* **DIRECTIONS**
1 - Using the passage on bladders of ERβ−/− mice, answer these questions:
(a) How old were the mice whose bladders were studied by electron microscopy?
(b) The role of which immune cells in IC had previously been investigated?
(c) What did Luber-Narod et al. find in their rat model of autoimmune IC?
2 - List every reference number given in parentheses in the passage on bladders of ERβ−/− mice.

* **PASSAGE SHOWN**
In the bladders of 3.5-month-old mice, i.e., before the phenotype appeared, electron microscopic studies showed that the layer of GAGs on the apical side of urotheliocytes was even and equally well seen in ERβ−/− and WT mice. The number and distribution of high resistance tight junctions on the cell–cell membranes were similar in both genotypes. Thus the bladder epithelium in ERβ−/− female mice before the manifestation of phenotype appears to be well differentiated.

Because ERβ plays a role in the immune system, and one of the possible pathogenetic mechanisms of IC involves autoimmunity, we analyzed infiltrating immune cells in ERβ−/− and WT female bladders. The role of mast cells in IC has previously been investigated. Increased numbers of mast cells have been found in mucosa and lamina propria of the bladders of patients with IC, and mast cells have been suggested to contribute to the pathogenesis of IC (15, 16). However, using an experimental rat model of autoimmune IC, Luber-Narod et al. (17) found no statistical differences in the bladders between experimental animals and controls.

Records from a data source
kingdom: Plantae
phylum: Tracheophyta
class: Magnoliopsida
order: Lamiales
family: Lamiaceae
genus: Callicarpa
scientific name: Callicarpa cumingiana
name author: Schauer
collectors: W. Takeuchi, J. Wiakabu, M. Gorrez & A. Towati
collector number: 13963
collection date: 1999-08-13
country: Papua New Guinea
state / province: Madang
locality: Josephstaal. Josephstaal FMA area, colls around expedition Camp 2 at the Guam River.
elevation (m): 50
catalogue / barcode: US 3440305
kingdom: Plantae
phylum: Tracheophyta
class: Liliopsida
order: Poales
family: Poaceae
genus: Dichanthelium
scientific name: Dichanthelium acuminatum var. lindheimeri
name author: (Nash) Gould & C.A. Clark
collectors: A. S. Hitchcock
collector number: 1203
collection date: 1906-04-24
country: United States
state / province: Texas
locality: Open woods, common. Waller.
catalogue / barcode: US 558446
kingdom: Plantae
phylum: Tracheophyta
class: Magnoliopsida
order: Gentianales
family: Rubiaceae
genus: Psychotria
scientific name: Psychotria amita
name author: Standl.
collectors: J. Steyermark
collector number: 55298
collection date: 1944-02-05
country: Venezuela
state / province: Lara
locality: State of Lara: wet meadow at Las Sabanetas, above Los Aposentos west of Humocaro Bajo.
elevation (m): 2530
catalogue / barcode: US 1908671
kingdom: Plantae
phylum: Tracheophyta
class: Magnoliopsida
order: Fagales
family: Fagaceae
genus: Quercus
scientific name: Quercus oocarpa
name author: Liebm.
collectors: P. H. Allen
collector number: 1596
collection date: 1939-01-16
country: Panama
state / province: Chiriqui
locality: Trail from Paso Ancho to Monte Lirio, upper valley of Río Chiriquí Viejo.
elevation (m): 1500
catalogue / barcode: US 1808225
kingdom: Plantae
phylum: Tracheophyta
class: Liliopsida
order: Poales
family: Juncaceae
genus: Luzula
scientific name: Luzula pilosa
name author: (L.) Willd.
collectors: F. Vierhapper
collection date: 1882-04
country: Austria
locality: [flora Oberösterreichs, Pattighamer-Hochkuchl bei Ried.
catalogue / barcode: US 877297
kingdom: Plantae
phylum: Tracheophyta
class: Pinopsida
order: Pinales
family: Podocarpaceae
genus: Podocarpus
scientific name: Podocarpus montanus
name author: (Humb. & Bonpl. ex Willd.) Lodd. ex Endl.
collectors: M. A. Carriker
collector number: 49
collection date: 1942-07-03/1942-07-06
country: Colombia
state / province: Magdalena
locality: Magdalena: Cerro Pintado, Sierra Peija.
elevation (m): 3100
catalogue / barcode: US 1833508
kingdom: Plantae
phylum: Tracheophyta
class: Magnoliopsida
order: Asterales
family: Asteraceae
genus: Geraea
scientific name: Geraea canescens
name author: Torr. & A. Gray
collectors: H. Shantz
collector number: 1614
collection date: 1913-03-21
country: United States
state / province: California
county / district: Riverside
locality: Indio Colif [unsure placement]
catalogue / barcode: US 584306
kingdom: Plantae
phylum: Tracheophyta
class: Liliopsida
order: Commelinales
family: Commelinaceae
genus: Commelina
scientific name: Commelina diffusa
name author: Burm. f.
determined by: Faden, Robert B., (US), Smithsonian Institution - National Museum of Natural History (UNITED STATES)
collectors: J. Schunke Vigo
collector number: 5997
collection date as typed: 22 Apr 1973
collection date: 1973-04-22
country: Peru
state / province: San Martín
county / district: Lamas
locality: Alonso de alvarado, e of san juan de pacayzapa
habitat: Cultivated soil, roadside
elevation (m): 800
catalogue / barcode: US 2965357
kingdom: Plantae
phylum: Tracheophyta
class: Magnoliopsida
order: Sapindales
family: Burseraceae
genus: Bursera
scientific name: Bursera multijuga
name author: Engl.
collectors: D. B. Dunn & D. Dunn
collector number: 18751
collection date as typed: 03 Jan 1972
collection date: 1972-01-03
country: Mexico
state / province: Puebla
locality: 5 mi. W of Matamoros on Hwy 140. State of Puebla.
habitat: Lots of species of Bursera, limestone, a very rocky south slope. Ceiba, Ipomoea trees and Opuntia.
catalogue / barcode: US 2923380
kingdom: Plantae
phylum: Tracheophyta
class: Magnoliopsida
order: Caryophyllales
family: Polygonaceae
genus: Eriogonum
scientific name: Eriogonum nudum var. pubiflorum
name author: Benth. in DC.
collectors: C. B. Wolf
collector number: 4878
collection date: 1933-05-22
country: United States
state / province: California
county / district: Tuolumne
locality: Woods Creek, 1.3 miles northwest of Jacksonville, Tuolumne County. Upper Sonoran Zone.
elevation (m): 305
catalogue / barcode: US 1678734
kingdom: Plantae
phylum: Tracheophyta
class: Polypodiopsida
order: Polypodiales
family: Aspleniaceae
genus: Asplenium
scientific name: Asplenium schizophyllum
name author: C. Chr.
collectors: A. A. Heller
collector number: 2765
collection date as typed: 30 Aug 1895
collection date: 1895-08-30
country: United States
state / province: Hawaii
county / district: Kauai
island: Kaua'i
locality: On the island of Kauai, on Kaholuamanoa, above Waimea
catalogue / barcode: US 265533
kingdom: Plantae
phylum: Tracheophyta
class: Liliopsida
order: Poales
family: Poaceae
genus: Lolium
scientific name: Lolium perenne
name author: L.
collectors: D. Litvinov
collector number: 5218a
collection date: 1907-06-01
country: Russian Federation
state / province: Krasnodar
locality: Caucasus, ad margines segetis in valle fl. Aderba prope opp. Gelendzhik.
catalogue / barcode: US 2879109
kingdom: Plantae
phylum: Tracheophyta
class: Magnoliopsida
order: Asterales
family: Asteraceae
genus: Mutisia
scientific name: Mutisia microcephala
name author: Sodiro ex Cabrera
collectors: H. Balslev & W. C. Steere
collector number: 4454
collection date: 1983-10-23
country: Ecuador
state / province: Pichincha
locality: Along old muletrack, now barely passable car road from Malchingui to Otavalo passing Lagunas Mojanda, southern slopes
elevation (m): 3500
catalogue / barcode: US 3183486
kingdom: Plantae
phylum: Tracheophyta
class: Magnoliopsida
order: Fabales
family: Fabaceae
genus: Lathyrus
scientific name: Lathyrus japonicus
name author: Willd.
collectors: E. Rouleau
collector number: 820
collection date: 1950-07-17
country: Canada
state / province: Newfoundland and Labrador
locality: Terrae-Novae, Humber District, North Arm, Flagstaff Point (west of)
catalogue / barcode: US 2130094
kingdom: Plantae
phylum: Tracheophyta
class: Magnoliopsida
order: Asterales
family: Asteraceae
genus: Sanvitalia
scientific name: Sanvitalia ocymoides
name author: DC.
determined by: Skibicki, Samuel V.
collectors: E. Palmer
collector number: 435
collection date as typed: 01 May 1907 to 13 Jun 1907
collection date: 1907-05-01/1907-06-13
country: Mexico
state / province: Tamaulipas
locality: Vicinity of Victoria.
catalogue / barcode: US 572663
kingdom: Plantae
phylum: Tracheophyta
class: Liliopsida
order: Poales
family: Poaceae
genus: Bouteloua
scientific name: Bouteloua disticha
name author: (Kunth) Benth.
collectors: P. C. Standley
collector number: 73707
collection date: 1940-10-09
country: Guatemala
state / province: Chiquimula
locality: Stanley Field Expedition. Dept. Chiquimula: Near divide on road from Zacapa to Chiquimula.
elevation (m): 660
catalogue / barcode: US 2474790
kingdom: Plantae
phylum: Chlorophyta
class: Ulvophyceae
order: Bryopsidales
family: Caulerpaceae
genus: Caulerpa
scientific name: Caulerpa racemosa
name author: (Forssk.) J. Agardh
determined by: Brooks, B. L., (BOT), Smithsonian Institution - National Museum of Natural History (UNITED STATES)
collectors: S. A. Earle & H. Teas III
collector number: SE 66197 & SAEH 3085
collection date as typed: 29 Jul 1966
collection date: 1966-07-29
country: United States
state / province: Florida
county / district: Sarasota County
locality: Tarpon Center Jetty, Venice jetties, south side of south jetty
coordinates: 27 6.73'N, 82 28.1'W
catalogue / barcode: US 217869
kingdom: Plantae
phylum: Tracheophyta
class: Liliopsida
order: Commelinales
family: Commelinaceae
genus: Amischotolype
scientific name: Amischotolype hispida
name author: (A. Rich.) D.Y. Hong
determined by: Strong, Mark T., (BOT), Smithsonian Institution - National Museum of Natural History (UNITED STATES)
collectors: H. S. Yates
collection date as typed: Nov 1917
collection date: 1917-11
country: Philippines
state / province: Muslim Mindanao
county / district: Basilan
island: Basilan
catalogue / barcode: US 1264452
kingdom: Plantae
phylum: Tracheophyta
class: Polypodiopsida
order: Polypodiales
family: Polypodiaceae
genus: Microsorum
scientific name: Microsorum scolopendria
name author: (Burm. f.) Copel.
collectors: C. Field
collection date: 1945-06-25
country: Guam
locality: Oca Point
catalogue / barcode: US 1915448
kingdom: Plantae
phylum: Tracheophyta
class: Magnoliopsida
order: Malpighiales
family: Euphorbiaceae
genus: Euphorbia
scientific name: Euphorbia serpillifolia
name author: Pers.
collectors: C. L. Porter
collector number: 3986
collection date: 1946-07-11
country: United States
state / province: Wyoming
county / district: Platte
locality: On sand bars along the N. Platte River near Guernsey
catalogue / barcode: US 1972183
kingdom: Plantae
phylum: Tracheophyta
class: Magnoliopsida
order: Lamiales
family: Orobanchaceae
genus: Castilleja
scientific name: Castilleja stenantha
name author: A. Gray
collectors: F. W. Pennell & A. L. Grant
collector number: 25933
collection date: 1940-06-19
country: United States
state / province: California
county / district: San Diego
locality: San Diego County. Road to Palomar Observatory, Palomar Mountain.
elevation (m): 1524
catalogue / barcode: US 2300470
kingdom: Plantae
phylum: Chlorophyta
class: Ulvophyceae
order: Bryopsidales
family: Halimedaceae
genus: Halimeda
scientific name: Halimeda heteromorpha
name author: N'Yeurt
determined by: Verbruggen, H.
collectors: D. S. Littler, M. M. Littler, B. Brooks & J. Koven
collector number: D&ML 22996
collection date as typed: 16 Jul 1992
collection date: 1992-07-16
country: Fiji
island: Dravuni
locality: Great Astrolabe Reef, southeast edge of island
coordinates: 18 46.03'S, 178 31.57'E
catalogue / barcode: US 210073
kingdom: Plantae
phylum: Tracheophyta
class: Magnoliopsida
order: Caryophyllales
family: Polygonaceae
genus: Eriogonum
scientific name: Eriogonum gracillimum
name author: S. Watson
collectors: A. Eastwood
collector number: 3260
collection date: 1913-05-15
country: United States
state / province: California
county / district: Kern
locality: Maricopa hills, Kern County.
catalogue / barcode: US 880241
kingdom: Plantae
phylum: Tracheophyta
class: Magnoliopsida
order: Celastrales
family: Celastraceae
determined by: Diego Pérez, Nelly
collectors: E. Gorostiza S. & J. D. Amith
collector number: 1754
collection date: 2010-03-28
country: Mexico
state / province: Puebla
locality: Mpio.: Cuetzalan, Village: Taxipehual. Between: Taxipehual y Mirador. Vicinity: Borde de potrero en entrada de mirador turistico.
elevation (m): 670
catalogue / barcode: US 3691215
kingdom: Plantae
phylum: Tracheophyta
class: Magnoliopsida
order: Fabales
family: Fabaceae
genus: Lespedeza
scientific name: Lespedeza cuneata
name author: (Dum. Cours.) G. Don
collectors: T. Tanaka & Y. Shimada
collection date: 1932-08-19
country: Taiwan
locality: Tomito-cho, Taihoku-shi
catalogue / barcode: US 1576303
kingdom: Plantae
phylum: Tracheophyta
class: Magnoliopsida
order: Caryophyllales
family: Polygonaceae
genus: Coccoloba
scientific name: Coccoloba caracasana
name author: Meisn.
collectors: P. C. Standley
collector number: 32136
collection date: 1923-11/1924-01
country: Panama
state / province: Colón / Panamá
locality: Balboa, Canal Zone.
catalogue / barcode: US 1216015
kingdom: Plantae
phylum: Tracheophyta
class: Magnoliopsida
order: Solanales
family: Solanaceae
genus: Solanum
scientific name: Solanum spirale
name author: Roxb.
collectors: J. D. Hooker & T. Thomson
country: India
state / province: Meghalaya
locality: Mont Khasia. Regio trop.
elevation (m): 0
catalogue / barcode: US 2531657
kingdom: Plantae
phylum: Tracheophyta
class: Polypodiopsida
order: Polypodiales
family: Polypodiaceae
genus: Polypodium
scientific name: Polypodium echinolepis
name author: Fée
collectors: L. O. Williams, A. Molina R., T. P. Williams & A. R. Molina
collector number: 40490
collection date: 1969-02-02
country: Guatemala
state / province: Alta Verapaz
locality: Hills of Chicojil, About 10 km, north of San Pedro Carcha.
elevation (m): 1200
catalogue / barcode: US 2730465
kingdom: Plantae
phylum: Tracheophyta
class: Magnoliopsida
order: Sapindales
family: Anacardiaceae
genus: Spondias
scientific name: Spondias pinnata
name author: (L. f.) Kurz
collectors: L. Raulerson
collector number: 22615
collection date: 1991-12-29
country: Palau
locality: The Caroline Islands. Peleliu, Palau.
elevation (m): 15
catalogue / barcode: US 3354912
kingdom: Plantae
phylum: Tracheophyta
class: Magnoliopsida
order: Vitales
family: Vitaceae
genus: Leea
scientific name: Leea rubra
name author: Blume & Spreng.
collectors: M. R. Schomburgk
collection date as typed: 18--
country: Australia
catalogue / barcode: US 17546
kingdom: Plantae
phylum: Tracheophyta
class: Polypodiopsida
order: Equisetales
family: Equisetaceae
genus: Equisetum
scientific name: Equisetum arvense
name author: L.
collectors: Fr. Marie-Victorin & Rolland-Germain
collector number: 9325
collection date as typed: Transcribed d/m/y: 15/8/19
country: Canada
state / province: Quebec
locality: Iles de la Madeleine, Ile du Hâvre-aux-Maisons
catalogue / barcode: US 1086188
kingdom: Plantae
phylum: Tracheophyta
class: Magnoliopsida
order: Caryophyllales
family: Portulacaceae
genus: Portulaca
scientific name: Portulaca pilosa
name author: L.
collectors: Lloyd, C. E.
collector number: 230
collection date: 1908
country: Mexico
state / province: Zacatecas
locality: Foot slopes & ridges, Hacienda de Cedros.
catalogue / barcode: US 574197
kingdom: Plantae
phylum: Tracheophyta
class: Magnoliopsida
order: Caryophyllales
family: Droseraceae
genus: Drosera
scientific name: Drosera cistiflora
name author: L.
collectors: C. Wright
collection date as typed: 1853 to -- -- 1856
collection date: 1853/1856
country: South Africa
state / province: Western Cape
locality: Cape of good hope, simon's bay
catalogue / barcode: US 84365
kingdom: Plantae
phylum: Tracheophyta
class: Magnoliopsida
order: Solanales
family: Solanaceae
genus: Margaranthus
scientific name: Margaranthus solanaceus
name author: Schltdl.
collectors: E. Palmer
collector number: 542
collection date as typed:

* **EXERCISE RESPONSES**
1 -
(a) They were 3.5 months old.
(b) Mast cells.
(c) They found no statistical differences in the bladders between experimental animals and controls.

2 - 15, 16, 17